Baseball is being played again, and it feels great. But do the Grapefruit and Cactus varieties of America’s Pastime really matter? More specifically, do team records and player statistics from Spring Training actually correlate to regular season success?
We all want to go crazy over Dominic Smith’s batting average, or be upset at Zack Wheeler’s ERA, but often these outliers get shrugged off with the phrase, “it’s only spring.” However, these are real baseball games being played, and one may ask how can they not correlate? Let’s just see what the numbers have to say.
You can see that there was a slight positive correlation between a team’s Spring Training record and Regular Season record last year. But we all know correlation does not mean causation, and with the linear regression model only having a slope of 0.35 this is a weak correlation at best. A strong relationship would have a slope closer to a 1:1 ratio. Also, the r-squared value shows that only 9% of the data set is explained by the linear relationship, making this scatter plot more scatter and less of a real trend. The orange dot by the way was the Mets in 2018.

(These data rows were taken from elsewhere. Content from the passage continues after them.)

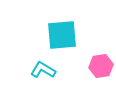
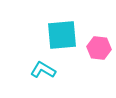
pink hexagon: moved 2 px left, 18 px up; rotated 15 degrees clockwise
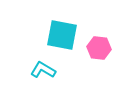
cyan square: rotated 16 degrees clockwise
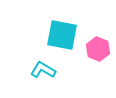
pink hexagon: moved 1 px left, 1 px down; rotated 15 degrees clockwise
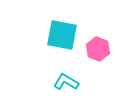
cyan L-shape: moved 23 px right, 12 px down
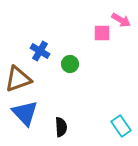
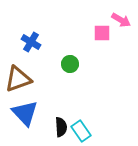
blue cross: moved 9 px left, 9 px up
cyan rectangle: moved 40 px left, 5 px down
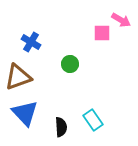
brown triangle: moved 2 px up
cyan rectangle: moved 12 px right, 11 px up
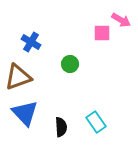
cyan rectangle: moved 3 px right, 2 px down
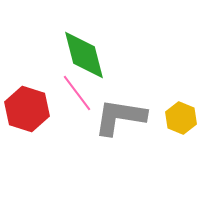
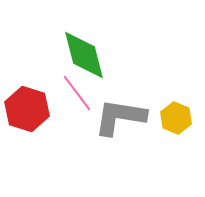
yellow hexagon: moved 5 px left
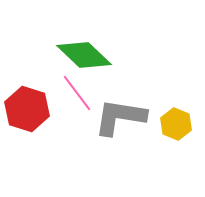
green diamond: rotated 32 degrees counterclockwise
yellow hexagon: moved 6 px down
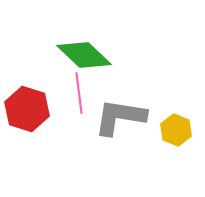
pink line: moved 2 px right; rotated 30 degrees clockwise
yellow hexagon: moved 6 px down
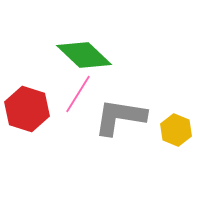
pink line: moved 1 px left, 1 px down; rotated 39 degrees clockwise
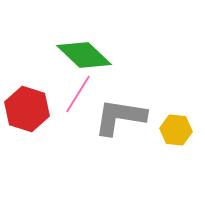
yellow hexagon: rotated 16 degrees counterclockwise
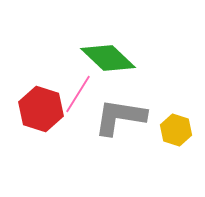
green diamond: moved 24 px right, 3 px down
red hexagon: moved 14 px right
yellow hexagon: rotated 12 degrees clockwise
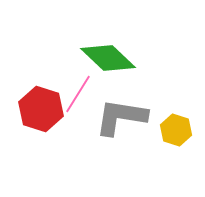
gray L-shape: moved 1 px right
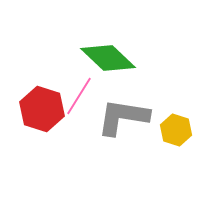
pink line: moved 1 px right, 2 px down
red hexagon: moved 1 px right
gray L-shape: moved 2 px right
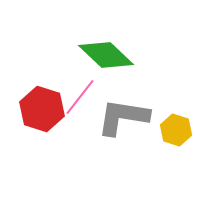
green diamond: moved 2 px left, 3 px up
pink line: moved 1 px right, 1 px down; rotated 6 degrees clockwise
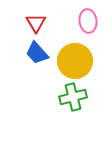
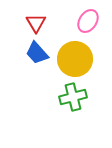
pink ellipse: rotated 40 degrees clockwise
yellow circle: moved 2 px up
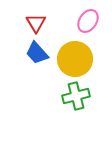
green cross: moved 3 px right, 1 px up
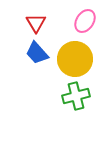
pink ellipse: moved 3 px left
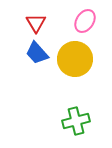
green cross: moved 25 px down
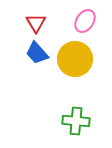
green cross: rotated 20 degrees clockwise
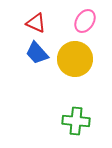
red triangle: rotated 35 degrees counterclockwise
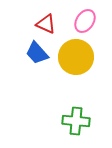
red triangle: moved 10 px right, 1 px down
yellow circle: moved 1 px right, 2 px up
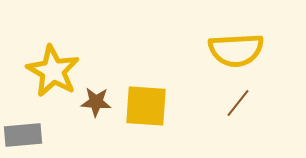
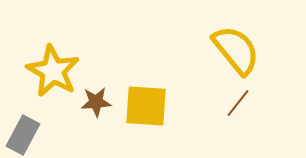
yellow semicircle: rotated 126 degrees counterclockwise
brown star: rotated 8 degrees counterclockwise
gray rectangle: rotated 57 degrees counterclockwise
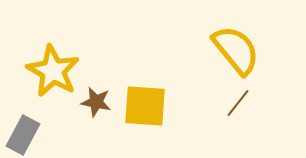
brown star: rotated 16 degrees clockwise
yellow square: moved 1 px left
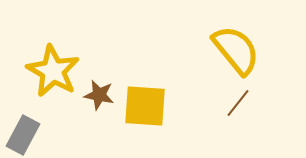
brown star: moved 3 px right, 7 px up
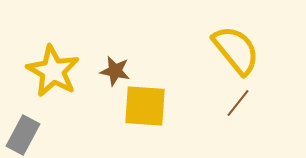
brown star: moved 16 px right, 24 px up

So, team records in spring are not crystal balls to regular season winning percentages, but teams aren’t really playing to win in Spring so this makes sense. Teams are playing to a) practice for the upcoming season and b) to see who makes the team for opening day. Spring is more about the success of individual players than the success of the team.
This proves to be false as well, with another weak relationship between spring success and regular season success. Unfortunately, there were only 39 hitters who qualified for both the Spring and Regular season (the Mets lone representative is the orange dot Brandon Nimmo).
Brandon Nimmo being the only Mets qualified hitter raises a good point about who is playing in these Spring Training games. Paul Goldschmidt did not have enough plate appearances to qualify in last year’s spring season; however, his former teammate Kristopher Negron did. Not heard of Negron? It’s probably because he had a grand total of three plate appearances for the Diamondbacks while playing most of the year in Reno before being shipped to Seattle. These are the type of players playing the bulk of spring games. Remember Nimmo was a 4th outfielder at best this time last year.
Only 40 pitchers reached the number of innings to qualify for 2018 Spring Training, and many of them failed to qualify in the regular season making the sample size for pitching too small. This just further shows that Spring Training is for the 25th men on the rosters, not the stars.
So why do we obsess over these “meaningless” stats? The answer is that while they do not have much of a correlation to regular season success, they matter for the players trying to make the team making them matter to us.
We love rooting for players to succeed because frankly baseball is all too often an overly difficult, unfair, and just plain cruel sport. Players can hit a ball 100 mph directly into the third basemen’s glove, or a pitcher can paint the outside corner but the ball still leaves yard. Freak injuries can happen right as a hot streak starts. But when an unproven player finally overcomes the odds makes it to the big leagues it excites the fans. That might be what we are seeing with Smith, so his 1.2615 OPS is very meaningful in a sense, a sense of hope only found when “it’s only spring.”
Thanks for actually using stats to show things here. Often times baseball confuses stats and metrics, with very little statistical analysis of data.
I think it was Collins that said overall numbers in March and September mean almost nothing.
It is also worth noting the level of data and relevance to the desired characteristic being assessed. Duda was the classic performer when things were out of reach. I created a weighted scoring/tracking system a few years back where value was measured against the leverage of the situation. A solo home run in the 9th with a 5 run lead means less than a single with runners in scoring position in a tie game in the 6th.
By the way, the worst thing about the second plot is that the R^2 is being driven by a small number of spots on the fringes. If you got rid of the 2 points with reg season ops >1 and the ST ope at .4 then refit the data I bet it would be worse. Not great for outliers to control the fit.
Good to know for next time thank you Chris!
A more interesting question to me is how a ST sample compares to one of the same (or larger) size from the regular season.
We know that it takes well over 400 PA for OBP numbers to stabilize, so there’s not any point judging ST OBP numbers. Most numbers need well over 100 PA. If I remember right, K rate is one of the few that takes under 100 PA to stabilize. So, we might be able to infer changes in K rate from ST numbers, if ST numbers compare to ones from the regular season.
Last Spring, Nimmo had a 25.7 K% in 70 PA in ST, slightly down from his 27.9 rate in the majors in 2017. During the regular season, he had a 26.2 K%. In this one isolated case, ST numbers were reliable. But we would need to try multiple player on multiple teams from multiple seasons.
For those of you old enough to remember. In late 80s early 90s. Darren Reed played like Ted Williams in spring training but was a bust when got the call.
I’ll tell ya one spring training metric I dont like: the defense is horrific, absolutely putrid. The errors today sickening.